Mehr als zehn Prozent der rund 4.000 westlichen Dschihadisten im Nahen Osten sind Frauen – so lautet die Erkenntnis des Londoner Zentrums. Und Professor Peter Neumann betont :
"Dass die eben sehr motiviert sind, dass die tatsächlich an die Sache glauben, dass sie durchaus frustriert sind darüber, dass sie nicht so wie die Männer im Graben liegen und kämpfen in Kobane; aber es ist falsch zu glauben, dass Frauen harmlos sind. Die Frauen aber haben jetzt nicht nur die Anschläge in Paris bejubelt, sondern eben auch ihre 'Schwestern' zuhause dazu aufgerufen, dort etwas zu tun."
Seit 2008 leitet der 40-jährige Deutsche das Forschungsinstitut am renommierten King's College. Alle paar Minuten meldet sein PC neue Emails meist mit Einladungen zum nächsten Interview. In den letzten Wochen war seine Expertise gefragt und er avancierte zum Stammgast in Deutschen Talkrunden.
Versteckt im oberen Uni-Stockwerk
Sein Institut versteckt sich in einem oberen Uni-Stockwerk hinter einem wahren Flurlabyrinth. Kein Hinweisschild zeigt den Weg, der Besucher wird am Empfang abgeholt, die Tür des Instituts muss von innen geöffnet werden, das dennoch nicht sonderlich geschützt wirkt.
"Ich denke nicht, dass jemand bei uns hier Angst hat und ich hoffe auch nicht, dass jemals etwas passiert, aber wir sind natürlich vorsichtig und das gehört auch dazu, wenn man in diesem Bereich arbeitet."
Die vier engen Büros liegen zu einem Innenhof. Sie sind vollgepfropft mit Schreibtischen, Bücherregalen, Kopierer, Telefonen und PCs und sie werden häufig aufgesucht von ratsuchenden MI-5, MI-6- und Scotland Yard-Beamten.
"Wir wollen, dass unsere Erkenntnisse genutzt werden von der Politik und den Nachrichtendiensten, aber wir arbeiten nicht für die. Das, was wir tun, hat den Sinn und Zweck für alle, nicht nur für die Geheimdienste, einen bestimmten Sachverhalt besser zu verstehen, warum werden Menschen zu Terroristen, in welchen politischen Situationen passiert das, aber auch, was ist da in einem Menschen los."
Daten sammeln über Dschihadisten
Dazu sammeln die zwölf Institutsmitarbeiter alle öffentlich zugänglichen Daten über die westlichen Dschihadisten – Instagram-Fotos, Facebook-Einträge, Twitter-Nachrichten. Und sie kommunizieren direkt mit ihnen – über die sozialen Netzwerke und auch schon von Angesicht zu Angesicht im syrisch-türkischen Grenzgebiet.
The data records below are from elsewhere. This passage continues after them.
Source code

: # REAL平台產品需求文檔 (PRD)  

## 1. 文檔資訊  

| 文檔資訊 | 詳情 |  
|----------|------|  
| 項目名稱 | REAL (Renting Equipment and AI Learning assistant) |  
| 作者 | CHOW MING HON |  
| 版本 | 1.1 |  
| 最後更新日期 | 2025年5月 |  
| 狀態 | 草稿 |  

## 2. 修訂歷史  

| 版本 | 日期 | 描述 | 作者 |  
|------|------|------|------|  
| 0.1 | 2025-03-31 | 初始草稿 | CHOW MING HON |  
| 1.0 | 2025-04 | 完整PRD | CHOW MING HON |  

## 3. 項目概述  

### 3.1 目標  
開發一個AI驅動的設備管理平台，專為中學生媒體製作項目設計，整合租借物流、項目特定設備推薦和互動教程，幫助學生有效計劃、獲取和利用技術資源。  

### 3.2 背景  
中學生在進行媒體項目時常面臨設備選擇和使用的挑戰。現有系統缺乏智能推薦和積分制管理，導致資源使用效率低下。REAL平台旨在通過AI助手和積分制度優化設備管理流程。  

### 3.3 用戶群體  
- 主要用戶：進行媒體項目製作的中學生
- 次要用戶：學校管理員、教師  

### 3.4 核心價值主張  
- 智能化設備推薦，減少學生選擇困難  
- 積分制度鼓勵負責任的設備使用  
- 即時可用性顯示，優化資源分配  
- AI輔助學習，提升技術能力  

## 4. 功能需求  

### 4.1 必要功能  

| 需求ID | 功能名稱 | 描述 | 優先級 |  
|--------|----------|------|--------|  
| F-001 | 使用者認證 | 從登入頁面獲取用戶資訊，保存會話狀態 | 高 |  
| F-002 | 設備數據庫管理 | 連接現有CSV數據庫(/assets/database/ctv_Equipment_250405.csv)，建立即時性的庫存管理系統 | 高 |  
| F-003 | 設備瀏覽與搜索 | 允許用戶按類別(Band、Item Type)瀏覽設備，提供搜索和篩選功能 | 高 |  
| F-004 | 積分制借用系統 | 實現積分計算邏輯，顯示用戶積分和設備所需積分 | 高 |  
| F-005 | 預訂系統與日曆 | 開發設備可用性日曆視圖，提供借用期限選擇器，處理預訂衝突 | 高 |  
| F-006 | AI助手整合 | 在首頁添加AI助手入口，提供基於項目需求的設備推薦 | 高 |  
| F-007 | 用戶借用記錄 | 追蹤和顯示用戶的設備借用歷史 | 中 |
700 Personen umfasst die Datenbank des Instituts, darunter 70 Frauen und 60 Deutsche. Erkenntnis der Forscher: Bei dem Kampf um Kobane seien mindestens 20 Briten getötet worden.
"Da gab es schon einen oder zwei, mit denen ich oft gesprochen habe, und dann sterben sie. Und Du denkst einen Moment lang – meine Güte – das ist schon traurig. Traurig für sie als Menschen und für uns, weil wir eine Beziehung aufgebaut haben – aber ich rechne mit so etwas."
Der 33-jährige Shiraz Maher war selbst Islamist, ehe ihn die Terroranschläge in London 2005 umkehren ließen. Jetzt ist vor allem er es, der die Gespräche mit den Dschihadisten führt und versucht, Vertrauen aufzubauen.
Eine Erkenntnis aus vielfältigen Kontakten: Die Utopie des Kalifats, das beansprucht, den idealen Staat für Moslems zu schaffen, hat scheinbar erste Risse bekommen; vor allem Frauen beschweren sich darüber, dass es an der Versorgung mit Lebensmitteln und Energie hapere. Außerdem hat der IS inzwischen den Nimbus des Unbesiegbaren eingebüßt. Eine Folge der Luftschläge um Kobane, sagt Peter Neumann:
"Sie haben die Illusion zerstört, dass der Islamische Staat unstoppbar ist."